Live report – Ben Harper, l’anachorète
Vincent Deroussent

Minuit, c’est l’heure des douze coups où toutes sorcelleries et autres phénomènes peuvent arriver. Sur la presqu’île du Malsaucy à Belfort, des milliers de fidèles attendent, un guide, un ermite de passage. Cet anachorète parle un langage spirituel universel, celui qui atteint directement l’âme des gens. La musique est là.
Dans le monde entier, il se fait appeler Ben Harper. Ben est le diminutif de Benjamin qui signifiait dans des rites ancestraux, « fils de la main droite ». Tel un prédicateur en voyage, il se fait accompagner par sa bande d’« Innocent Criminals ». Sur scène ces mercenaires précédent le leader pour éveiller les foules. A 0h10 il arrive, enfin. Tout le monde l’attend tel le messie. Dès les premiers accords joués, la foule est en liesse. Pour accompagner cette euphorie, Ben Harper plaide la cause de l’homme dans son chant divin au nom de Jah - Jah work is never done. Cet appel introduit un exode musical d’une heure vingt.
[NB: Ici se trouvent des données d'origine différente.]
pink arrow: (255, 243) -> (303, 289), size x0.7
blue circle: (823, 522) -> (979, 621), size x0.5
Dans un halo de lumière rouge et or, une nouvelle prière débute. Elle parle d’une flore divine, "Bleed". Et c’est assis, que Ben Harper continue à ensorceler le public. Grâce à son instrument griffé Weissenborn, des sons d’autres temps surgissent. Les cordes de la guitares sont frottées, sciées, martelées. Cette incantation réveille les profondeurs d’une technique à même la corde. "Bleed" se finira la main levée telle une bénédiction accordée à l’assemblée. Ces compagnons se révèlent être des musiciens aussi redoutables qu’essentiels.
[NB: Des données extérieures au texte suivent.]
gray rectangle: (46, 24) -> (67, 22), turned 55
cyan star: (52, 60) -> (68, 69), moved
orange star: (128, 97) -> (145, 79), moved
En communion, larsens et percussions se fondent l’un après l’autre. Ses voyageurs échus n’hésitent pas à échauffer la matière de leurs instruments. Derrière son piano droit c’est à même les cordes qu’un mercenaire s’exécute. Le public exulte, encore et encore devant cet élan salvateur lancé par un solo de guitare en slide joué pendant 10 minutes par Ben Harper.
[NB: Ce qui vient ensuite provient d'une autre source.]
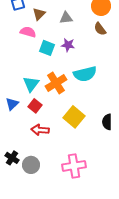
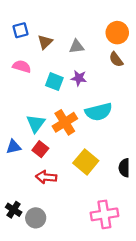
pink semicircle: (28, 32) -> (22, 66), moved
blue triangle: (12, 104) -> (14, 147), turned 32
pink cross: (74, 166) -> (104, 214), moved

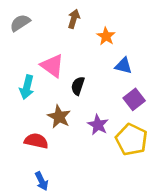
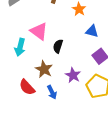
red semicircle: (36, 141) -> (27, 87), turned -144
blue arrow: (42, 181) -> (52, 92), moved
Le set se clôt par le très éclectique "With My Own Two Hands", du reggae à la funk en passant par le rock, l’union fait la force. Parmi les proverbes évocateurs dans ce rite musicale, le plus représentatif est l’habit ne fait pas le moine. Ne devais-je pas commencer par là ? Vêtu tel un ermite solitaire, habillé d’un bandeau de montagnard et d’une chemise grise à carreaux, Ben Harper recèle une sensibilité au delà de tout apparat.